With over 50 inches of rain falling in some areas around Houston—America's fourth-largest city, population 2.3 million—huge swaths of land are under feet of water. CNBC talked to Cox Automotive, the company behind Autotrader.com and Kelley Blue Book, to get a sense of the storm's immense impact on the automotive industry.

When Hurricane Sandy swept ashore in New Jersey and New York back in 2012, almost 250,000 cars were destroyed by the storm surge. In a sprawling city like Houston, where the majority of residents own a car, Cox Automotive's chief economist Jonathan Smoke told CNBC that number could range between 300,000 and 500,000 totaled vehicles. 

To put that number in perspective, just 325,000 new cars were sold across the Houston area in the past 12 months.

As drivers receive insurance checks and rush out to replace their vehicles, the crush of a year's worth of sales compressed into a short window will deplete the region's used car market. With all that demand and relatively little unaffected inventory, prices are sure to jump dramatically—as are the number of flooded cars being cleaned up and secretly resold by unscrupulous dealers.

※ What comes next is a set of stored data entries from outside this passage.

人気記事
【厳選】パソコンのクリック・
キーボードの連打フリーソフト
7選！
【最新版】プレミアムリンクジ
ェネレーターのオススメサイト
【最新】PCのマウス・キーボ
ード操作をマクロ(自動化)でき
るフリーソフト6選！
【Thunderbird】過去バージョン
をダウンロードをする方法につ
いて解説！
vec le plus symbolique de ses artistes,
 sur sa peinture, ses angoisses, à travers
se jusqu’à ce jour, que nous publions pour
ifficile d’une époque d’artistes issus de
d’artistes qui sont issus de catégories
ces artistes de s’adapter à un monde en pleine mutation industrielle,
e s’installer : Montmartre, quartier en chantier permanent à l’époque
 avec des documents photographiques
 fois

"It's going to happen, that's inevitable," a spokesman with the National Insurance Crime Bureau said to CNBC. "Look at all those vehicles floating around. There are people who will try to take advantage of the situation. We didn't see this on a huge scale until Hurricane Katrina. Since then the public awareness of the problem is greater, but with thousands of flooded vehicles it's hard to prevent this from happening."

Meanwhile, Houston's more than 500 new car dealerships will be preparing for a huge wave of customers as the region begins the long recovery process. In the two months after Hurricane Sandy, new car sales alone rose by almost 50 percent. But with the crisis still ongoing, it's hard to gauge how many dealerships were flooded out, and how many brand-new, unsold cars were destroyed. 

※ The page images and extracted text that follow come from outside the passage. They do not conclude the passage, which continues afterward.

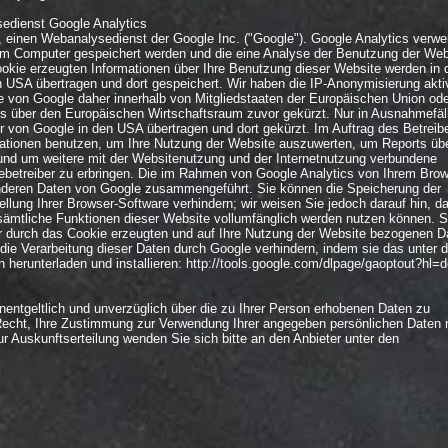
edienst Google Analytics
, einen Webanalysedienst der Google Inc. ("Google"). Google Analytics verwe
hrem Computer gespeichert werden und die eine Analyse der Benutzung der Web
okie erzeugten Informationen über Ihre Benutzung dieser Website werden in 
 USA übertragen und dort gespeichert. Wir haben die IP-Anonymisierung aktiv
e von Google daher innerhalb von Mitgliedstaaten der Europäischen Union ode
 über den Europäischen Wirtschaftsraum zuvor gekürzt. Nur in Ausnahmefäl
er von Google in den USA übertragen und dort gekürzt. Im Auftrag des Betreib
mationen benutzen, um Ihre Nutzung der Website auszuwerten, um Reports übe
nd um weitere mit der Websitenutzung und der Internetnutzung verbundene
betreiber zu erbringen. Die im Rahmen von Google Analytics von Ihrem Bro
 anderen Daten von Google zusammengeführt. Sie können die Speicherung der
llung Ihrer Browser-Software verhindern; wir weisen Sie jedoch darauf hin, d
 sämtliche Funktionen dieser Website vollumfänglich werden nutzen können. S
r durch das Cookie erzeugten und auf Ihre Nutzung der Website bezogenen D
e die Verarbeitung dieser Daten durch Google verhindern, indem sie das unter
 herunterladen und installieren:
http://tools.google.com/dlpage/gaoptout?hl=
unentgeltlich und unverzüglich über die zu Ihrer Person erhobenen Daten zu
 Recht, Ihre Zustimmung zur Verwendung Ihrer angegeben persönlichen Daten 
ur Auskunftserteilung wenden Sie sich bitte an den Anbieter unter den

The Drive spoke with Wyatt Wainwright, the president of the Houston Automobile Dealers Association, who sounded remarkably composed despite having just been evacuated from his own home. Of the 175 franchise dealerships in the association, he knew of at least several that were "totally underwater, just gone." The storm's intensity caught a lot of people off guard, he said, and there wasn't much of a chance to move inventory to higher ground.

Based on their locations, he predicted the majority of their members would make it through the disaster relatively unscathed, but added there was no way to know for sure until the floodwaters begin to recede in the second half of the week. But even if the buildings and cars are dry, the problem transforms into a logistical one. It's almost impossible for employees to make it to work right now.

The National Automobile Dealers Association does have an emergency reserve fund for these kinds of situations—though Harvey's scope and scale are beyond anything they've dealt with before—and Wainwright said other regional groups are pouring money into the coffers to help. 

Some of their member dealerships are trying to open as early as today with a skeletal staff, but it's clear it won't be business as usual for a long, long time. 

"All we can do right now is live hour by hour, minute by minute. If you try to think beyond that, it's exhausting, it's overwhelming," he said.